• **WHAT YOU NEED TO DO**:
Copy the passage of the knife crime poll text starting at "Asked if they" and ending at "rob people with.", word for word.

Yesterday’s News of the World included an ICM poll of under 25s about knife crime. Considering that the British Crime Survey doesn’t include juvenile crime, and that while actual stabbing will very probably end up as recorded crime figures, people carrying knives, or waving knives about probably won’t, it gives an interesting view of exactly how widespread knife crime amongst young people is.

48% of young people thought they themselves were at risk from knife crime, with 36% disagreeing. Only 4% admitted themselves to having carried a knife “for protection”. With polls asking young people whether they have done illegal or socially unacceptable things, I often ponder whether any interviewing effect will be a positive or negative factor – will young people be embarrassed to admit to things, or will they boastfully tend to exaggerate such things? In this case the poll was conducted online, so the interviewer effect should not have been a major factor. A bigger stumbling block is that the stereotypical demographic of knife carrying youth – surly, illiterate hoodies hanging around the streets – probably aren’t the sort to have found themselves on an online panel recruited through telephone market research.

Asked if they knew other people who had carried or carry a knife, 25% of young people said they did, including 30% of under 20s. That still probably isn’t a particularly high number – ICM didn’t ask if they knew someone who habitually carried a knife, or if it was someone they knew well. Some of those yes’s could be no more than a vague aquaintance taking a knife out once to show off. More meaningful was the 11% of under 25s who said they themselves had been threatened with a knife. 37% said they knew someone who had been threatened or attacked with a knife.

Asked why they thought young people carried knives, 47% said peer pressure, 27% protection and 23% to threaten or rob people with.

• **DATASET EXCERPT**:

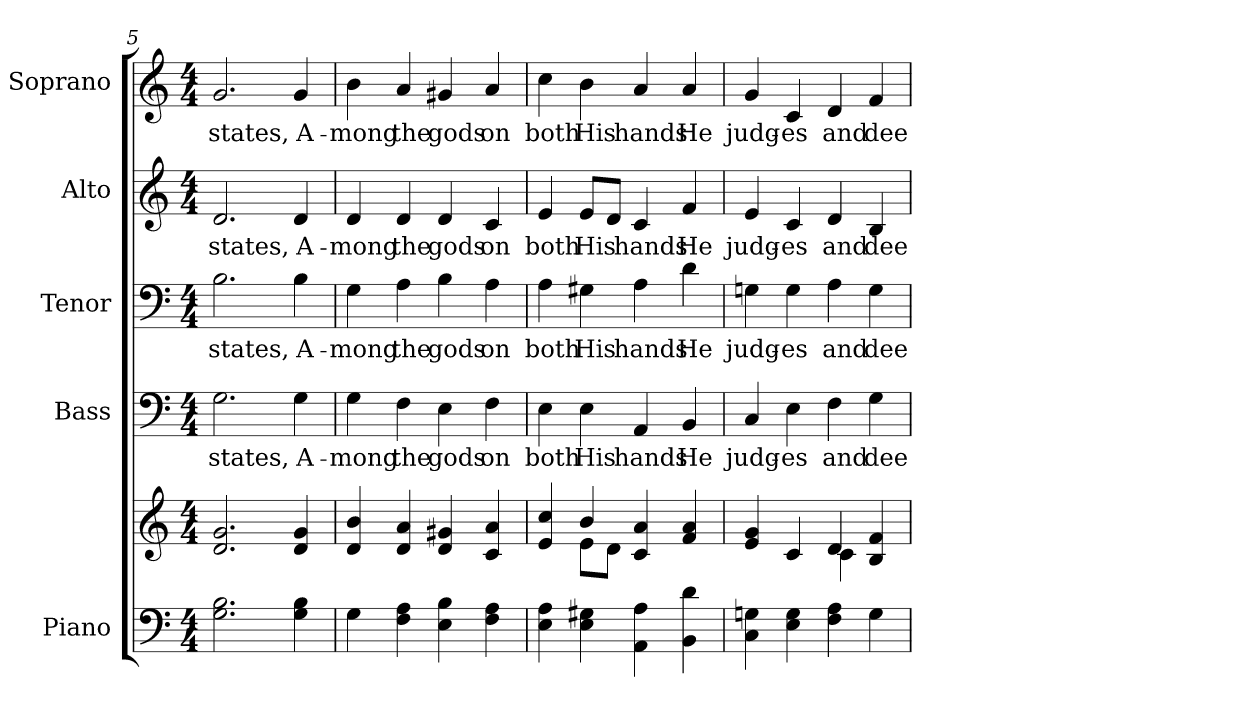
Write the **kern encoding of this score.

• **REPLY**:
Asked if they knew other people who had carried or carry a knife, 25% of young people said they did, including 30% of under 20s. That still probably isn’t a particularly high number – ICM didn’t ask if they knew someone who habitually carried a knife, or if it was someone they knew well. Some of those yes’s could be no more than a vague aquaintance taking a knife out once to show off. More meaningful was the 11% of under 25s who said they themselves had been threatened with a knife. 37% said they knew someone who had been threatened or attacked with a knife.

Asked why they thought young people carried knives, 47% said peer pressure, 27% protection and 23% to threaten or rob people with.